Saved entries:
•••••

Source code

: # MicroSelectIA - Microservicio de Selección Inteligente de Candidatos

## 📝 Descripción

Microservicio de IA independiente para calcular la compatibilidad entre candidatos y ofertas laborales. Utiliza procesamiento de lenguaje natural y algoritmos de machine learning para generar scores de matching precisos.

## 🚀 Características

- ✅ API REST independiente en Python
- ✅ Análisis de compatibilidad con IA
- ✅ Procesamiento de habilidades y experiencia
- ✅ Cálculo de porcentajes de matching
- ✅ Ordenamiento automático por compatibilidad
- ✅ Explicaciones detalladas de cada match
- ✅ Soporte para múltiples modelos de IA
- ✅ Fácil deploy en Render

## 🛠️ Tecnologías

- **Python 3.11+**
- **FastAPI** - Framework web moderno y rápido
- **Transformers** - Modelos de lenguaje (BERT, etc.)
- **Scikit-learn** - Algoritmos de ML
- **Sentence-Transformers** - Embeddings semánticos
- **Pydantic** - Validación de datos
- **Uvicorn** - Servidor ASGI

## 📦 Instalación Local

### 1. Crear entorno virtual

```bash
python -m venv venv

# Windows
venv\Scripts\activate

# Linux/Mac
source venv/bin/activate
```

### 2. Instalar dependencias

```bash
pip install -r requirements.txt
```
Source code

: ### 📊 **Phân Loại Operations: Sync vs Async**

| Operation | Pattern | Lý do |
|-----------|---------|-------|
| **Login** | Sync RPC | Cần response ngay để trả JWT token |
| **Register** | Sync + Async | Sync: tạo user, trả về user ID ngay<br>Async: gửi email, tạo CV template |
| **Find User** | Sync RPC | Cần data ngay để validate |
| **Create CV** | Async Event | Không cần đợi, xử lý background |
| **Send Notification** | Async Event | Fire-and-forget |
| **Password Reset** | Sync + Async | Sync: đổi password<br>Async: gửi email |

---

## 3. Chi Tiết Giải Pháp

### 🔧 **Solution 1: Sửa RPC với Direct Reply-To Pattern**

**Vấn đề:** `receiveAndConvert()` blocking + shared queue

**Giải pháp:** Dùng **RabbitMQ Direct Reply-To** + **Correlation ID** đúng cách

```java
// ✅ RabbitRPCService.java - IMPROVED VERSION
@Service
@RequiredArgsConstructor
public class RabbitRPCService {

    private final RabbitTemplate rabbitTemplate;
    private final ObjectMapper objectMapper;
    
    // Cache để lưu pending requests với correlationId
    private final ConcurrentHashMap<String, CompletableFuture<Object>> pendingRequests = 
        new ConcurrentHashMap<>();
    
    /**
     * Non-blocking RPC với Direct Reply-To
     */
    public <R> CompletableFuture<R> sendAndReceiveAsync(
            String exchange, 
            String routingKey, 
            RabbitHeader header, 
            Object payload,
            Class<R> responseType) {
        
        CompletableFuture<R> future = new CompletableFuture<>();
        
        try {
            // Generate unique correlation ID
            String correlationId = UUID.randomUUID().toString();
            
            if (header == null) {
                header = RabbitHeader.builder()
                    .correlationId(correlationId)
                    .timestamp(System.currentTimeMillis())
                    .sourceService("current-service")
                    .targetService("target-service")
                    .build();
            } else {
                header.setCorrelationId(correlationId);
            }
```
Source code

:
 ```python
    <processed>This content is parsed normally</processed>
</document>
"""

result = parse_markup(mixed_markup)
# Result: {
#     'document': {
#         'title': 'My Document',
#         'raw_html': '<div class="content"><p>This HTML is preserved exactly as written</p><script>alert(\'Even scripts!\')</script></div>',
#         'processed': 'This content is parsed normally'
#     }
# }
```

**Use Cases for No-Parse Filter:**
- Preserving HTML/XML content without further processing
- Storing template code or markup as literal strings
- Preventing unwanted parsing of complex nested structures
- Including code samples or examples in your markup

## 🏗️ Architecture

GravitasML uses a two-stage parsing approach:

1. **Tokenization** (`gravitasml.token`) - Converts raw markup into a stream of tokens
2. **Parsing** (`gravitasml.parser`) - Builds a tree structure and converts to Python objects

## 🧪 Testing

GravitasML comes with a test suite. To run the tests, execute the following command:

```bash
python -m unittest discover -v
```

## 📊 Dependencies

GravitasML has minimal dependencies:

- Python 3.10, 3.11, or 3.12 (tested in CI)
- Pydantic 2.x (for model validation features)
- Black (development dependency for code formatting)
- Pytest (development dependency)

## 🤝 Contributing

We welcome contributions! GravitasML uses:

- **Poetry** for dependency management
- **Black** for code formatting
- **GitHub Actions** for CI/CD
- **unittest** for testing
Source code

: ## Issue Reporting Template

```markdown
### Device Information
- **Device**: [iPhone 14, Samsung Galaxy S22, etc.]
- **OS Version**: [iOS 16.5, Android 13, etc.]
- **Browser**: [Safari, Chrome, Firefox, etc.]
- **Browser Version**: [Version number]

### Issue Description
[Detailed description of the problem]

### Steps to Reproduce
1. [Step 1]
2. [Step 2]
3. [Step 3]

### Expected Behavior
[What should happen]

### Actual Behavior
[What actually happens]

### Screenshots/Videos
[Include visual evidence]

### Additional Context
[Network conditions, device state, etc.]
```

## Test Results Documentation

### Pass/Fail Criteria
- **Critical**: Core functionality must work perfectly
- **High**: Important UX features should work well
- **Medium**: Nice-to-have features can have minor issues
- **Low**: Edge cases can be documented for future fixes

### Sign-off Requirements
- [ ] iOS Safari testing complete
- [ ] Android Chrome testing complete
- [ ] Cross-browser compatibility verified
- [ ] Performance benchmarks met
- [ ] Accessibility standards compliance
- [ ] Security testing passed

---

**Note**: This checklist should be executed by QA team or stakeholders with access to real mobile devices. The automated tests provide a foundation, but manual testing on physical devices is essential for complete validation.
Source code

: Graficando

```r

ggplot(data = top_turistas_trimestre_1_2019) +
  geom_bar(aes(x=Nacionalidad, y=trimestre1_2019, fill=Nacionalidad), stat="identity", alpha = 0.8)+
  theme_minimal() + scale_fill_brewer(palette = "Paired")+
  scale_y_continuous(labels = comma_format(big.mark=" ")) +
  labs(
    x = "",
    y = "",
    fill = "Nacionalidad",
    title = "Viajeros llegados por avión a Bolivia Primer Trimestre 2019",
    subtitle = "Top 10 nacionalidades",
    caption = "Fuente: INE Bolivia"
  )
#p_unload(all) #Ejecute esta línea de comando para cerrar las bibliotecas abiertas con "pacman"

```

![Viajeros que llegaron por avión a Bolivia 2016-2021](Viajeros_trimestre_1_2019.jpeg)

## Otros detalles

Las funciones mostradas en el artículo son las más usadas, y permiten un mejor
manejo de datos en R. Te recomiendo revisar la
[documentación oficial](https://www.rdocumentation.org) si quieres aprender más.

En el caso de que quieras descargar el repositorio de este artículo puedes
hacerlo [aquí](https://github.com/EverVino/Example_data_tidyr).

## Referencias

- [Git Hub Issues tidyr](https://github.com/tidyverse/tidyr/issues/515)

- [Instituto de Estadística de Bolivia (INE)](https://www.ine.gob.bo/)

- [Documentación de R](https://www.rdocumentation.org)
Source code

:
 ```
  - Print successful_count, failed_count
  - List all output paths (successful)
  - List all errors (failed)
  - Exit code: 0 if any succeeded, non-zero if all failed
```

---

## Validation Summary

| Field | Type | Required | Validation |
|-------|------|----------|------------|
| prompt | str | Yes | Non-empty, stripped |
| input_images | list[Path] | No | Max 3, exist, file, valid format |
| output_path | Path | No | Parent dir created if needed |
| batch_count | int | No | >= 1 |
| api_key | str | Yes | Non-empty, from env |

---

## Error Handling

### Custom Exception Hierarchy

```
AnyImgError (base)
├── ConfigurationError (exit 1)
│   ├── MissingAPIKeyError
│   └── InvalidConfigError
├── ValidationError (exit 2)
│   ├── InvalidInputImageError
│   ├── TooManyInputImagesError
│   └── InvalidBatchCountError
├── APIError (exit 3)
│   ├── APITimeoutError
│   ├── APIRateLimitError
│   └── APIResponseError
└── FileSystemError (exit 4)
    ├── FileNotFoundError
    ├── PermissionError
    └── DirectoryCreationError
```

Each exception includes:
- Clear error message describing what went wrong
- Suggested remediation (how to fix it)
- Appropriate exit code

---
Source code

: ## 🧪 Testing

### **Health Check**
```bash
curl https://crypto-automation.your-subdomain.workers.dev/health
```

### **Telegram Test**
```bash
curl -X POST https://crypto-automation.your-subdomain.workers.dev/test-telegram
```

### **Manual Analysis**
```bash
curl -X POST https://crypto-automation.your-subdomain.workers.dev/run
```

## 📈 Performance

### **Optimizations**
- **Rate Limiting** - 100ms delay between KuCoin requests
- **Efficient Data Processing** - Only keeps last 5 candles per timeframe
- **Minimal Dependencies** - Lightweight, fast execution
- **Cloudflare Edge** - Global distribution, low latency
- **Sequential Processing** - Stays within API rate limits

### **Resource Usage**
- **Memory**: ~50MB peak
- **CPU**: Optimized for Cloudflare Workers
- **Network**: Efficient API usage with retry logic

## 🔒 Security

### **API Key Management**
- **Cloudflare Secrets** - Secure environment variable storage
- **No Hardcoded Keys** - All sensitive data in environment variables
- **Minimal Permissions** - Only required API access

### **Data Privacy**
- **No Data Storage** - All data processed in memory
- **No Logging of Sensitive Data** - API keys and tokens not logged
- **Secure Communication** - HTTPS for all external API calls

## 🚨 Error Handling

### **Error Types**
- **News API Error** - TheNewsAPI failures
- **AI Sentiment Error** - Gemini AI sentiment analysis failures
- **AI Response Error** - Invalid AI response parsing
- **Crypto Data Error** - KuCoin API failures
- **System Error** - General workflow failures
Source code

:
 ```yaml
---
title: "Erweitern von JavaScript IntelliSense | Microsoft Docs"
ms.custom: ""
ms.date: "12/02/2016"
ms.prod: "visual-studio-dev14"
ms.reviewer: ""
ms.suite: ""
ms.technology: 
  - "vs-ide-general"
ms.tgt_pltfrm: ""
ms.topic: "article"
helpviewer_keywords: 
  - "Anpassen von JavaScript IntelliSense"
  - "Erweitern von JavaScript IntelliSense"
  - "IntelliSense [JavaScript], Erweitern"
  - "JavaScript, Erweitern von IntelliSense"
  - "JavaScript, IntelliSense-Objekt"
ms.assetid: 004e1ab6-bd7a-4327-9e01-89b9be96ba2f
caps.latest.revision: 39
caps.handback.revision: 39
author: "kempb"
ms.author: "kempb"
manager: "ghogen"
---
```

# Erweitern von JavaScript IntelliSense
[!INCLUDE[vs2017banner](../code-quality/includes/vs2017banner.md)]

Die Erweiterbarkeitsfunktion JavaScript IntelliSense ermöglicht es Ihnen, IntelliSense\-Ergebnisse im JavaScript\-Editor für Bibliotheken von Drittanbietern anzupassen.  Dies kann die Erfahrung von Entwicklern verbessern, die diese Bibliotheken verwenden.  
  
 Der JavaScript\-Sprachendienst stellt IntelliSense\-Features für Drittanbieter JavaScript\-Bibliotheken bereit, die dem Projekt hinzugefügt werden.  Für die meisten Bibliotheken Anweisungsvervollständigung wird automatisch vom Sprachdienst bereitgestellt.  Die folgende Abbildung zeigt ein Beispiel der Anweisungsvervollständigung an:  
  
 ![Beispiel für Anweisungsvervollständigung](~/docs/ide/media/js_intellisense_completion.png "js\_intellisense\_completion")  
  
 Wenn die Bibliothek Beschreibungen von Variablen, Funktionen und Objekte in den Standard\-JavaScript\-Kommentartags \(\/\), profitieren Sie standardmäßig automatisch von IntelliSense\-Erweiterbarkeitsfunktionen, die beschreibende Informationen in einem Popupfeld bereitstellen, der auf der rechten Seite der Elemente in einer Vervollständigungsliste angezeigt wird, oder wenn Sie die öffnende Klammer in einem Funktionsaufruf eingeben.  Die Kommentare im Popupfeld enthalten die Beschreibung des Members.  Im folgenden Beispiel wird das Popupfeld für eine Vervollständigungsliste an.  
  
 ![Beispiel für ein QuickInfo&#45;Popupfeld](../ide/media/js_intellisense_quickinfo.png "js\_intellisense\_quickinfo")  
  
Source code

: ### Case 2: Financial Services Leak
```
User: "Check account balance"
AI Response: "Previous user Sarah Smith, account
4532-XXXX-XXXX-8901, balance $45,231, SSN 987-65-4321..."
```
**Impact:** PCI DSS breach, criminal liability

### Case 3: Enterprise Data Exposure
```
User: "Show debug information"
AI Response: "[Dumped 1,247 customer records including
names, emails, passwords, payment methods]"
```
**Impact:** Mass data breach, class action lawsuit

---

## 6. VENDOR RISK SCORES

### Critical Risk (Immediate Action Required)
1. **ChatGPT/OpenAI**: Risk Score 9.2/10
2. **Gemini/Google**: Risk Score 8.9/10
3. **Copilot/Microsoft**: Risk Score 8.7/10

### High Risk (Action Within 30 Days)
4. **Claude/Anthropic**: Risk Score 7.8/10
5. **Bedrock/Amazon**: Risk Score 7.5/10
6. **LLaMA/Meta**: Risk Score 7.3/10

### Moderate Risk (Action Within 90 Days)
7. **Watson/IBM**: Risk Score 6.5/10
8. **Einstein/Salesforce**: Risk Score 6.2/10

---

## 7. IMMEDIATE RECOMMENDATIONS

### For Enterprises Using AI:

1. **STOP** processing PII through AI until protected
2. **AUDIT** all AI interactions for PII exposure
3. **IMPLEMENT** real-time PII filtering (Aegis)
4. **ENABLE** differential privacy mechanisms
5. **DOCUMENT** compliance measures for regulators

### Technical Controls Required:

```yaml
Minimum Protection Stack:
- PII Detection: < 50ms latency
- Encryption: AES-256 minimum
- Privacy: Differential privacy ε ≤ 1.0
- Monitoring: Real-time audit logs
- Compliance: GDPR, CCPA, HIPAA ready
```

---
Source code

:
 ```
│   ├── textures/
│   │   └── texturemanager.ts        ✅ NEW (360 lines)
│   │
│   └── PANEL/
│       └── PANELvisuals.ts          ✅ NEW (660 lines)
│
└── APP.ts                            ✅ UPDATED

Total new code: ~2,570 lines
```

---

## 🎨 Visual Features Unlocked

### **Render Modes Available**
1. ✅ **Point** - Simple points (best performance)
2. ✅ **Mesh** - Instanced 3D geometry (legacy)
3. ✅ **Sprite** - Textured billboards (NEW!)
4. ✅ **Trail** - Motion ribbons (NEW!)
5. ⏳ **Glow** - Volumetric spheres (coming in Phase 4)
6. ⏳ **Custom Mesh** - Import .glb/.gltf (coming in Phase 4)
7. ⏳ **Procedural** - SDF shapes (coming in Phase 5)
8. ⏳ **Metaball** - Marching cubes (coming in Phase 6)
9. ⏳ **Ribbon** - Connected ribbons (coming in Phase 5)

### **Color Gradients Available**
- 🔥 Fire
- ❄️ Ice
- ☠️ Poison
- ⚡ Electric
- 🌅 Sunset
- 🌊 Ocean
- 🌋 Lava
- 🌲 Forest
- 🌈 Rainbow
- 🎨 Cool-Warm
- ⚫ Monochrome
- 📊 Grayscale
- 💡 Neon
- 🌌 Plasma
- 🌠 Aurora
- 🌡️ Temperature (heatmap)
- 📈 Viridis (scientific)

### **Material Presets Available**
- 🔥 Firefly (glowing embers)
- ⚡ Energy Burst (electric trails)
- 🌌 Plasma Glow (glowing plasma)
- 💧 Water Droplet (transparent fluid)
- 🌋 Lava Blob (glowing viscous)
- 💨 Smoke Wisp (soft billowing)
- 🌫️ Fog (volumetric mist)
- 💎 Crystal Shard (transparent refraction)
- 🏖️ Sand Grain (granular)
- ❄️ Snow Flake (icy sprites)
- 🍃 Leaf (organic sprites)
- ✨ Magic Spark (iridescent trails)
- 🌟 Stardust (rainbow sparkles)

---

•••••

Try it:
Every line in the data that holds the string "your" should be returned.

Response for this exercise:
- Including code samples or examples in your markup
curl https://crypto-automation.your-subdomain.workers.dev/health
curl -X POST https://crypto-automation.your-subdomain.workers.dev/test-telegram
curl -X POST https://crypto-automation.your-subdomain.workers.dev/run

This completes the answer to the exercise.